**TASK ITEM:**
Exactly as written, set down the lines from the top of the entries through the line bearing "left_mouse_up()", with every picture left out.

Records from a dataset:
•••
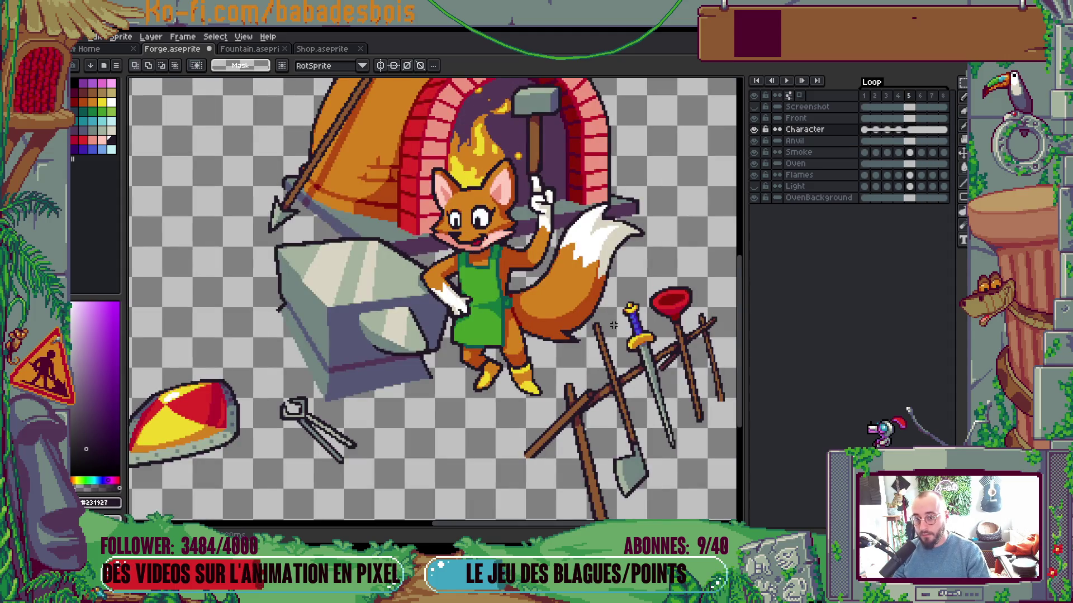
scroll(583, 332, "up", 1)
left_click_drag(546, 326, 581, 350)
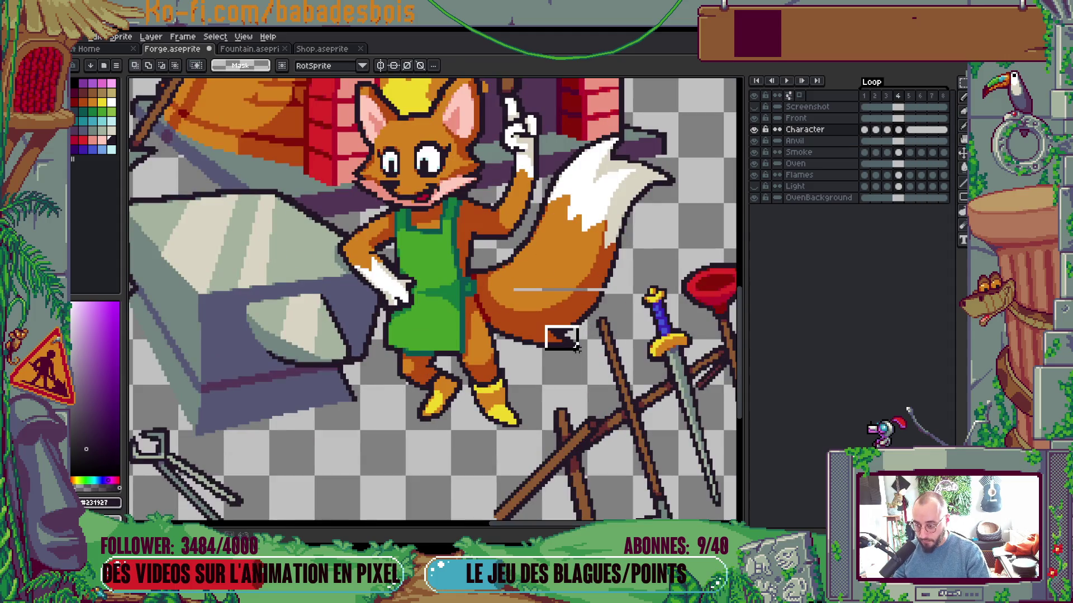
left_click(535, 346)
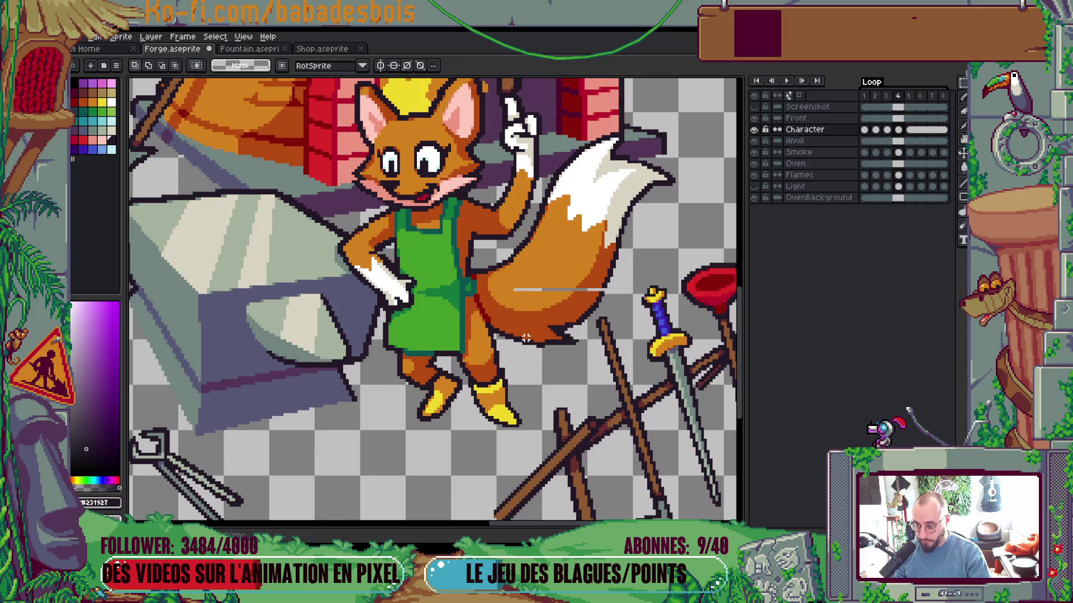
scroll(540, 345, "up", 1)
left_click_drag(499, 327, 544, 347)
left_click(536, 346)
scroll(507, 296, "up", 2)
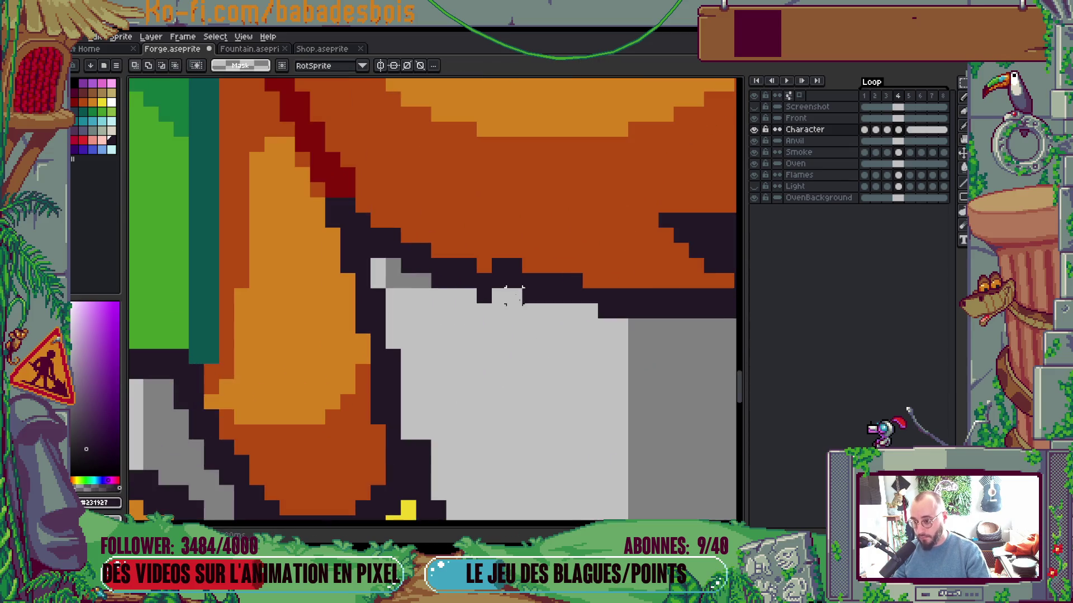
scroll(505, 270, "down", 5)
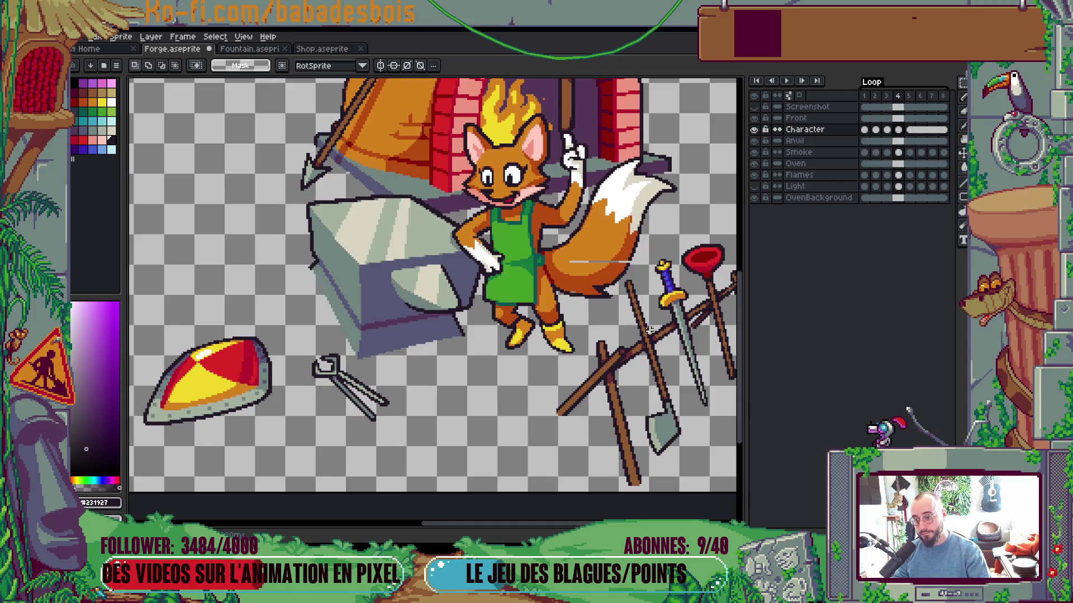
scroll(651, 277, "up", 3)
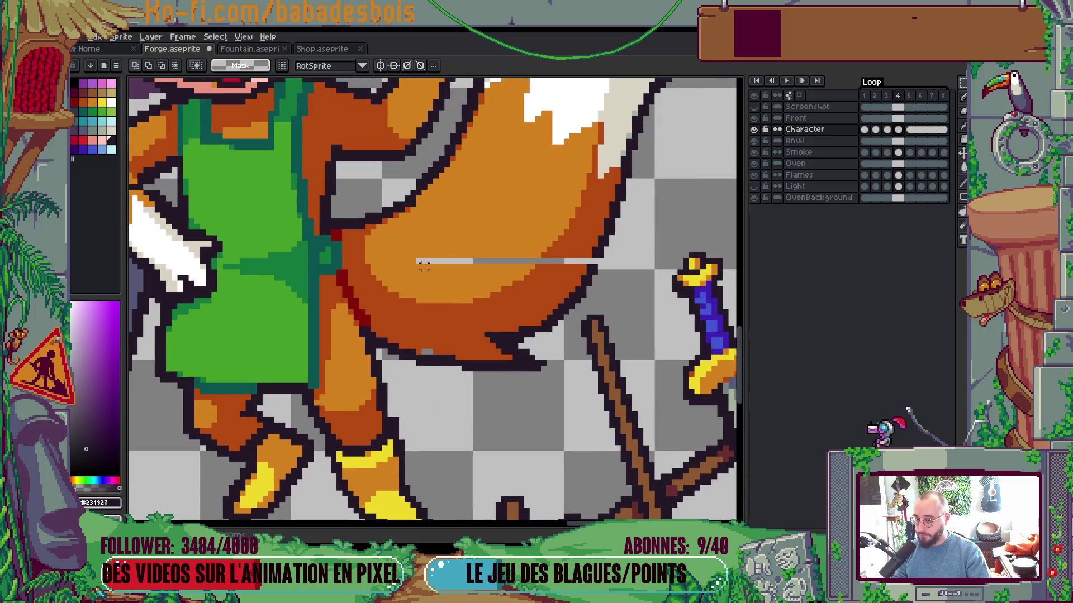
mouse_move(417, 265)
left_mouse_down()
mouse_move(595, 270)
mouse_move(604, 261)
mouse_move(414, 267)
left_mouse_up()
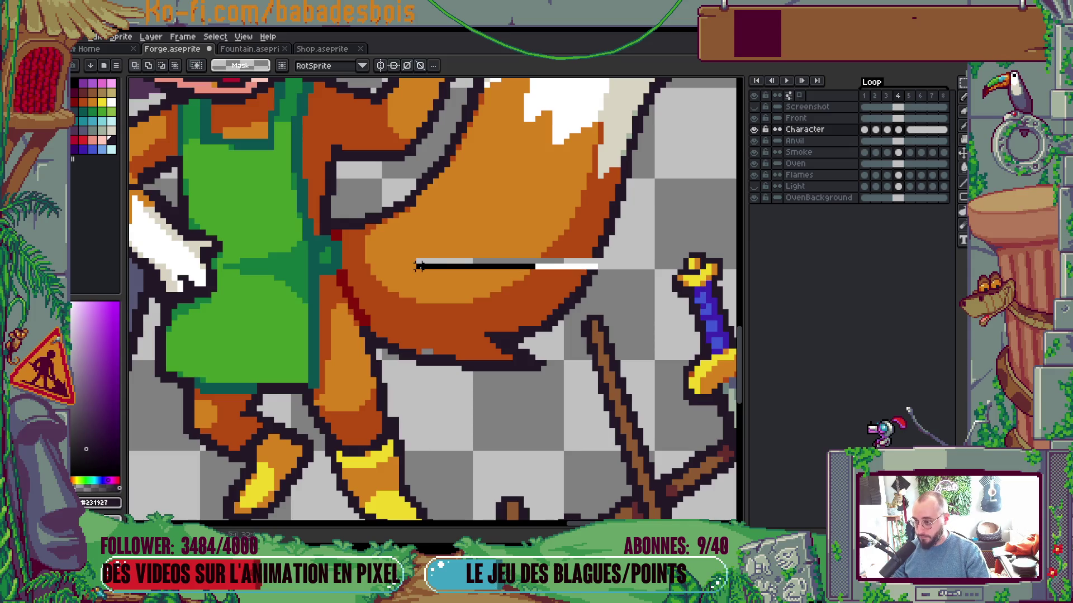
left_click(487, 272)
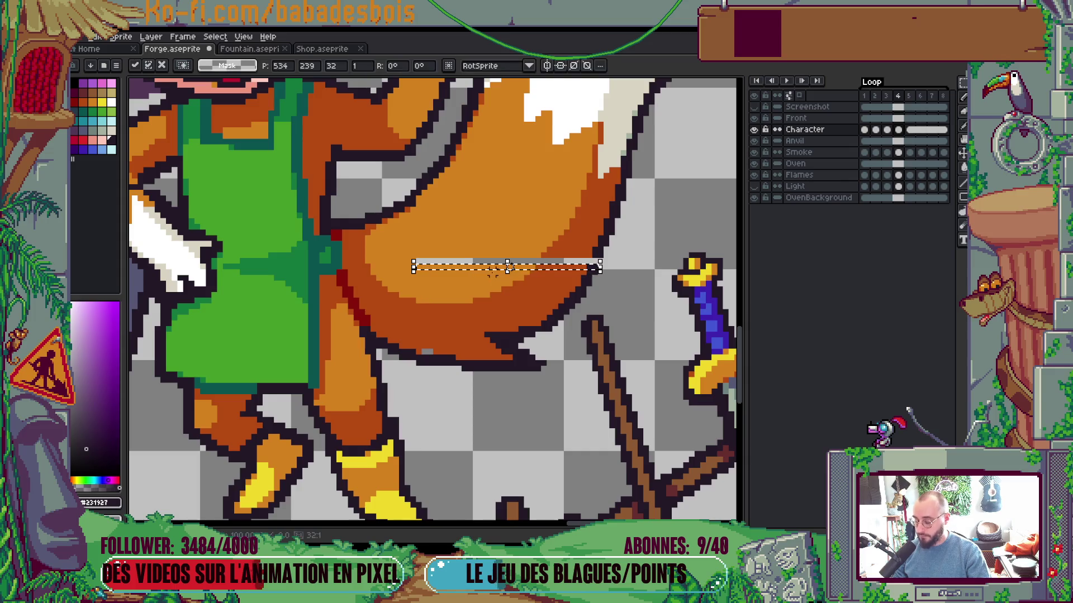
Hide the menus and palette for more canvas, then restart the idle loop animation
key("ctrl+f")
•••
**EXERCISE OUTPUT:**
scroll(583, 332, "up", 1)
left_click_drag(546, 326, 581, 350)
left_click(535, 346)
scroll(540, 345, "up", 1)
left_click_drag(499, 327, 544, 347)
left_click(536, 346)
scroll(507, 296, "up", 2)
scroll(505, 270, "down", 5)
scroll(651, 277, "up", 3)
mouse_move(417, 265)
left_mouse_down()
mouse_move(595, 270)
mouse_move(604, 261)
mouse_move(414, 267)
left_mouse_up()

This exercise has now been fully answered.